Es gibt zwei große Gefahren: die sudanesische Regierung und bewaffnete Kriminelle. Vor zwei Monaten begegneten wir nördlich der Grenze einer Gruppe bewaffneter Banditen. Wir waren in großer Gefahr. Doch wirkliche Angst haben wir eigentlich vor der Regierung. Wenn wir Banditen begegnen, können wir mit ihnen verhandeln. Wenn jedoch die Regierung mich findet, werde ich verhaftet.
Wenn wir uns mit den befreiten Sklaven der Grenze nähern, können wir nicht einfach so auf die andere Seite. Wir müssen jedes Mal einen anderen, indirekten Weg nehmen, um nicht entdeckt zu werden. Deswegen dauern die Reisen immer länger. Und wenn ich dann zurück in den Sudan gehe, brauche ich eine Eskorte von Südsudanesen, sonst bekomme ich als Sudanese Probleme mit der südsudanesischen Armee.
Warum will die Regierung Sie aufhalten?
Die Regierung leugnet, dass es im Sudan Sklaverei gibt. Deswegen können sie nicht akzeptieren, was ich tue.
Sucht die Regierung nach Ihnen?
Ja. Ich habe Verwandte, die für die Regierung arbeiten, und die haben mir gesagt, dass ich verhaftet werde, wenn man mich findet.
2011 kamen Polizisten in meine Heimatstadt. Jemand hatte mich verraten. Ich war gerade im Südsudan unterwegs. Sie nahmen meine Mutter fest und warfen sie in Khartum ins Gefängnis. Dort musste sie fünf Monate lang bleiben und wurde gefoltert. Sie wollten Auskunft über mich. Als sie freigelassen wurde, war sie auf einer Seite gelähmt; bald darauf starb sie. Das ist das Schlimmste, was mir je passiert ist: Ich war verantwortlich für meine Mutter und sie starb wegen meiner Arbeit.
Weiß Ihre Familie über Ihre Arbeit Bescheid?
Nein, meine Arbeit ist geheim. Ich habe eine Frau und vier Kinder – ich kann ihnen und meinen Freunden nicht von meiner Arbeit erzählen. Sie wissen nur, dass ich Händler bin.
Was denken Sie persönlich über die Sklaverei?
Eines ist sicher: Solange das Regierungssystem im Sudan nicht grundlegend geändert wird, wird auch die Sklaverei nicht aufhören.
Werden Sie und die anderen Sklavenrückführer alle zurückbringen können, die während des Bürgerkriegs 1983–2005 versklavt wurden?
Ja. Wenn sie bei den Viehherden arbeiten, können wir sie zurückbringen. Wir könnten sogar anfangen, sie in Gruppen von 300 Sklaven zurückzubringen, anstatt nur 200 auf einmal.

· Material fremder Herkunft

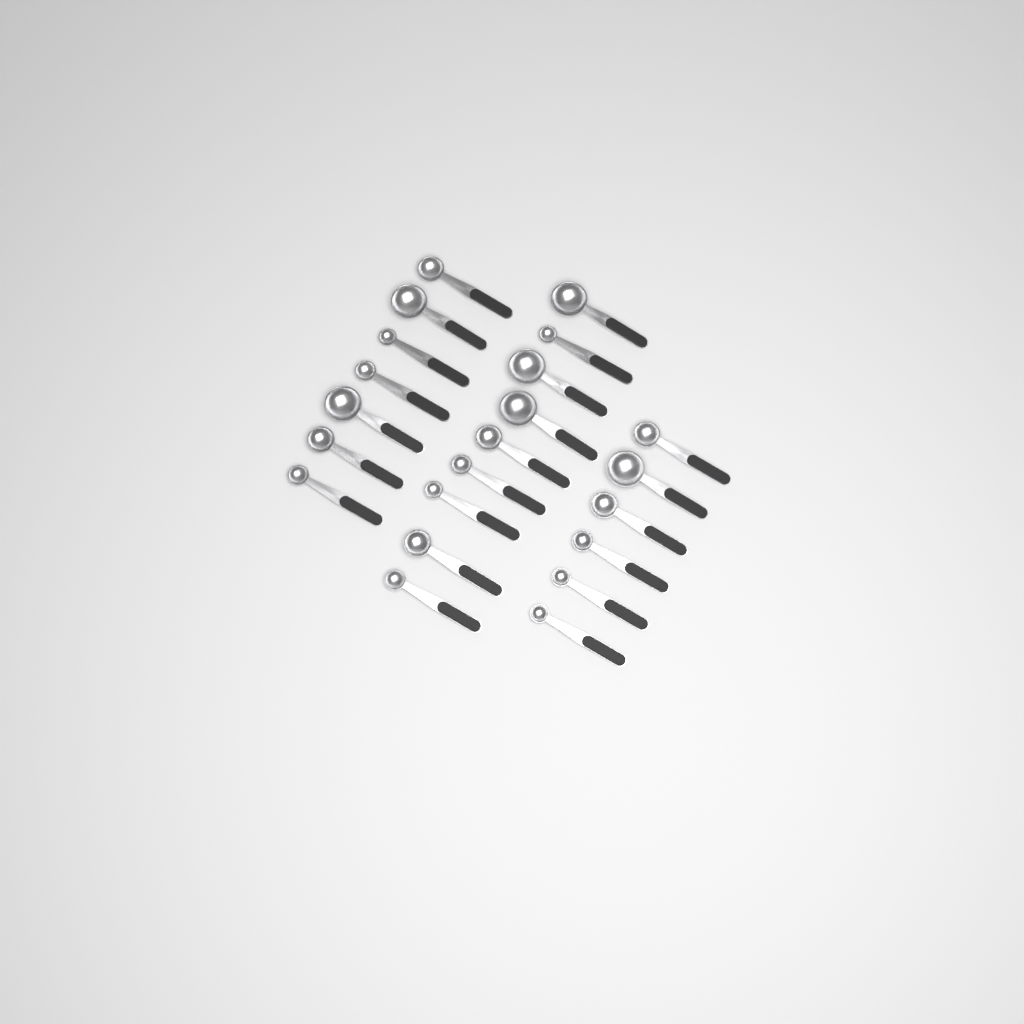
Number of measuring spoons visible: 22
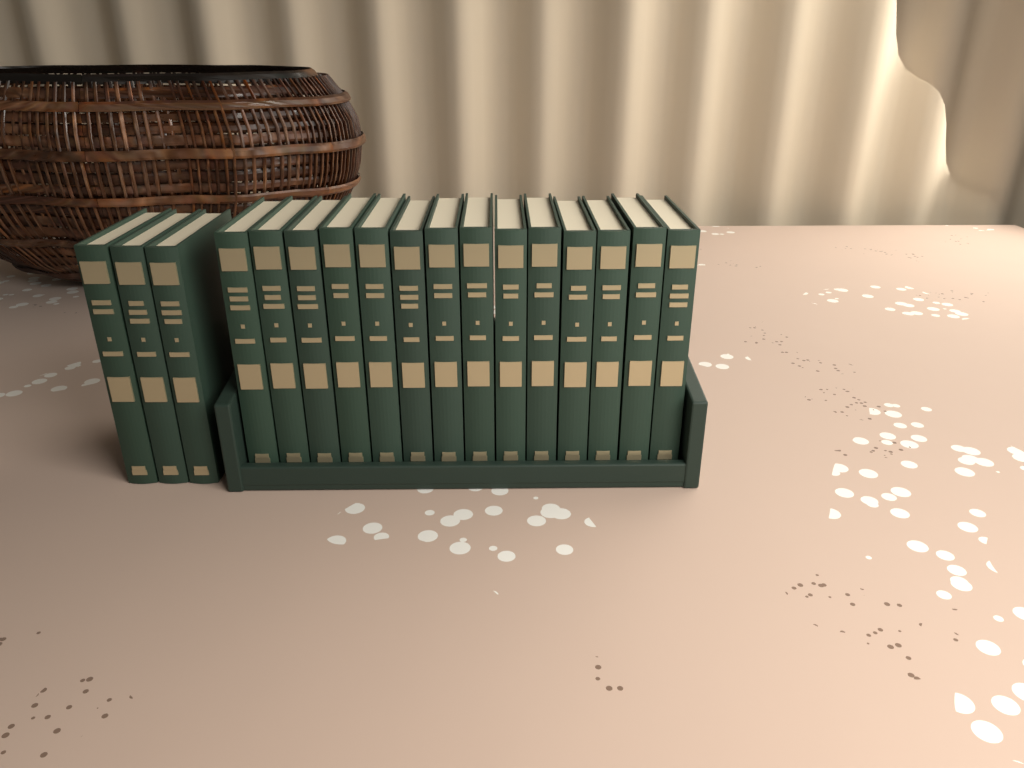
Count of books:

Wie viele Sklaven gibt es noch im Sudan?
Es gibt noch sehr viele. Um eine Herde von 100 Kühen zu hüten, braucht man vier Sklaven. Eine Familie im Sudan kann bis zu 10 000 Kühe haben. Und dann gibt es Sklaven, die auf den Farmen oder an anderen Orten arbeiten. Es gibt auch viele Gegenden, wo wir noch nie hingekommen sind.
Werden Sie noch dorthin gehen?
Ja. Wir wissen, wie man die Sklaven dort herausbekommt. Dies ist humanitäre Arbeit. Sklaven zu befreien ist eine gute Arbeit. Es ist gut für Menschen, frei zu sein. Wir sind sehr froh, dass die südsudanesische Regierung unsere Arbeit begrüßt. Aber wir sind sehr unglücklich mit der sudanesischen Regierung. Ich habe wegen meiner Arbeit schon viel Leid erfahren. Aber ich werde nicht aufgeben – ich habe schon zu viel verloren, um jetzt aufzugeben.
Was möchten Sie den Menschen in Amerika und Europa mitteilen?
Bitte helfen Sie uns, diese Menschen aus der Sklaverei zu befreien. Wir wollen jeden einzelnen von ihnen zurück in die Freiheit bringen.